Vom Welpen zur sicheren Fährte
Die feine Nase von Hannoverschem und Bayerischem Gebirgsschweißhund entfaltet ihren Wert erst durch systematische Ausbildung. Schon Welpen werden mit kurzen Futterschleppen und ersten Reviergängen an die Arbeit herangeführt. Darauf folgt die Einarbeitung auf der kalten, gesunden Einzelfährte, ergänzt durch Grundgehorsam und Riemenführigkeit. Erst wenn diese Basis sitzt, steigert man den Schwierigkeitsgrad: künstliche und natürliche Fährten, später echte Wundfährten mit Verleitungen. Beim Bayerischen Gebirgsschweißhund kommt zusätzlich die Anpassung an wechselndes, oft steiles Gelände hinzu, außerdem ändern sich die Bedingungen je nach Wetter und Höhenlage. Die Grundprinzipien bleiben davon unberührt. In beiden Fällen muss der Hund nicht wahllos Reizen folgen, sondern gezielt an seiner Spur bleiben. Klare Kommandos und verlässlicher Gehorsam machen die Nasenarbeit steuerbar, statt sie dem Zufall zu überlassen. So wird aus natürlicher Spürfähigkeit eine kontrollierte, jagdlich verwertbare Leistung. Sie lässt sich auch bei anspruchsvollen Nachsuchen am Riemen zuverlässig führen.
Dienst am kranken Wild
Beide Rassen werden geführt, um verletztes Schalenwild zuverlässig zu finden und Leiden zu verkürzen. Diese Aufgabe ist gelebter Tierschutz und verlangt Erfahrung, Zeit und Konsequenz. Auf der Wundfährte müssen die Hunde auch bei schwachen Pirschzeichen, kalter Spur oder kreuzenden Verleitfährten konzentriert bleiben. Ihre feine Nase allein reicht dafür nicht aus. Erst sorgfältige Einarbeitung, sichere Riemenarbeit und wachsende praktische Erfahrung machen aus einem Junghund einen verlässlichen Nachsuchenspezialisten.

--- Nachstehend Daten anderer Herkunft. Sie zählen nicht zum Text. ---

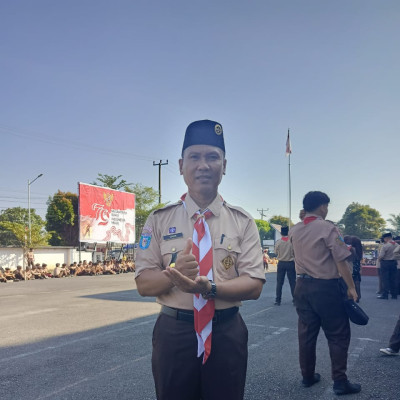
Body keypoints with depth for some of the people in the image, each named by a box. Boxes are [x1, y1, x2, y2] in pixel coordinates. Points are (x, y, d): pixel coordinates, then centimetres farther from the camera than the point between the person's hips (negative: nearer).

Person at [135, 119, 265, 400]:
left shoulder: (243, 222, -1)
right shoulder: (159, 220, -2)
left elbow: (254, 285, -8)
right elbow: (144, 284, -3)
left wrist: (210, 287, -26)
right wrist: (174, 272, -24)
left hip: (227, 334, 1)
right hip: (173, 333, 0)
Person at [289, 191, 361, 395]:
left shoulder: (294, 231, 6)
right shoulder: (328, 228, -13)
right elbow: (341, 261, -15)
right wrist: (351, 287, -8)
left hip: (302, 286, 6)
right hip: (326, 287, -6)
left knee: (306, 333, 13)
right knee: (338, 335, 6)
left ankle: (307, 376, 22)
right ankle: (340, 381, 9)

Wer diese Rassen hält, übernimmt Verantwortung über das eigene Revier hinaus. Nachsuchen fallen oft plötzlich an und fordern Hund und Führer körperlich wie psychisch. Notwendig sind enge Bindung, regelmäßige jagdliche Praxis und ausreichende Erholung. Bloße Spaziergänge oder Ersatzbeschäftigung werden dem Zweck nicht gerecht. Wer keine regelmäßige Nachsuchenarbeit anbieten kann, sollte auf einen Schweißhund verzichten. Reicht die eigene Erfahrung nicht, ist ein erfahrener Schweißhundführer hinzuzuziehen. Maßstab bleibt stets, verletztes Wild rasch und fachgerecht zu finden.
Fazit
Hannoverscher Schweißhund und Bayerischer Gebirgsschweißhund verbindet die kompromisslose Spezialisierung auf die Wundfährte. Der schwere Typ bringt Kraft und große Ausdauer für starke Stücke und lange Nachsuchen mit. Der wendigere Gebirgstyp verbindet hervorragende Nasenarbeit mit Beweglichkeit im schwierigen Gelände. Nicht die allgemeine Überlegenheit eines Hundes zählt, sondern welches Revier, welche Aufgaben und welche fachkundige Führung ihm gerecht werden. Wer einen Schweißhund führt, sichert mit Ausbildung, Einsatz und Verantwortung einen wesentlichen Beitrag zur waidgerechten Nachsuche.